Celso de Mello diz que Judiciário independente 'repele injunções marginais e ofensivas'

Fonte: Fernanda Vivas, TV Globo

Redação · 629

O ministro Celso de Mello, do Supremo Tribunal Federal (STF), afirmou nesta terça-feira (26) que um Judiciário independente "repele injunções marginais e ofensivas" e que, sem essa independência, "não haverá liberdade e democracia.”

Decano do STF, Mello é o relator do inquérito que apura se o presidente Jair Bolsonaro tentou interferir na Polícia Federal, conforme a acusação do ex-ministro Sérgio Moro.

Ele fez a declaração durante sessão da Segunda Turma do STF, presidida pela ministra Cármen Lúcia.

Na semana passada, Celso de Mello decidiu divulgar o vídeo da reunião ministerial do dia 22 de abril no Palácio do Planalto, entre o presidente e ministros.

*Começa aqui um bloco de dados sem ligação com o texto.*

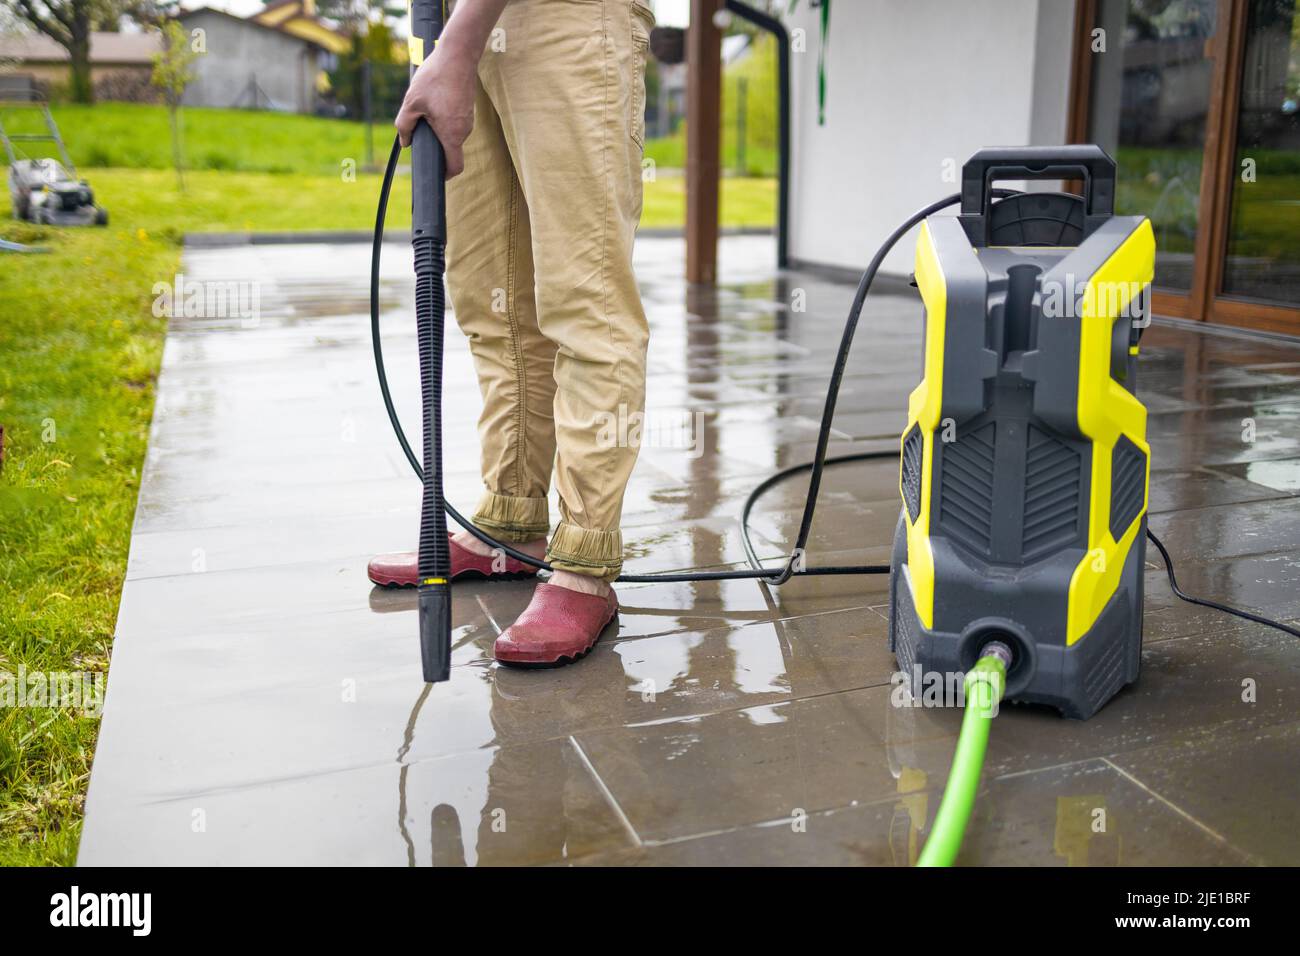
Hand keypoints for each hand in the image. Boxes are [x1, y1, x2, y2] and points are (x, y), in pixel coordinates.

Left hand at [395, 48, 475, 177]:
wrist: (458, 55)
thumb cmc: (435, 78)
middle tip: (420, 133)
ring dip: (439, 130)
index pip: (455, 167)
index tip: (435, 174)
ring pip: (453, 135)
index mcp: (451, 134)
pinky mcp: (468, 110)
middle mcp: (464, 130)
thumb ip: (404, 125)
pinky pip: (456, 123)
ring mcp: (468, 120)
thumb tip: (405, 142)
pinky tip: (435, 102)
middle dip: (436, 147)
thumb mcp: (411, 102)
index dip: (445, 175)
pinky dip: (445, 120)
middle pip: (451, 150)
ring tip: (427, 111)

O encontro é apontado por Moro como uma prova da atuação de Bolsonaro com a finalidade de interferir na corporação.

Também na reunião, o ministro da Educação, Abraham Weintraub, chegou a defender a prisão de ministros da Corte.

“Entendo, senhora presidente, que sem um Poder Judiciário independente - que repele injunções marginais e ofensivas ao postulado da separação de poderes e que buscam muitas vezes ilegitimamente controlar a atuação dos juízes e dos tribunais - jamais haverá cidadãos livres nem regime político fiel aos princípios e valores que consagram o primado da democracia. Em uma palavra: sem um Poder Judiciário independente não haverá liberdade e nem democracia”, afirmou Celso de Mello.

O ministro voltou a participar das reuniões da Segunda Turma do STF e recebeu boas-vindas dos colegas. Celso de Mello disse ainda que apoiava totalmente uma declaração da presidente do colegiado, a ministra Cármen Lúcia.

Ao iniciar a reunião, a ministra afirmou que o “juiz não cria lei, juiz limita-se a aplicá-la”. E que os juízes não podem deixar de atuar, porque “sem o Poder Judiciário, não há o império da lei, mas a lei do mais forte”.

A ministra falou sobre o papel do Judiciário na função de assegurar a democracia e os direitos dos cidadãos. Cármen Lúcia declarou ainda que todos no Brasil se submetem à lei e à Constituição.

“Nós, juízes deste Supremo Tribunal, exercemos nossas funções como dever cívico e funcional sem parcialidade e nem pessoalidade. Todas as pessoas submetem-se à Constituição e à lei no Estado Democrático de Direito. Juiz não cria a lei, juiz limita-se a aplicá-la. Não se age porque quer, atua-se quando é acionado. Nós juízes não podemos deixar de atuar, porque sem o Poder Judiciário não há o império da lei, mas a lei do mais forte”, afirmou a ministra.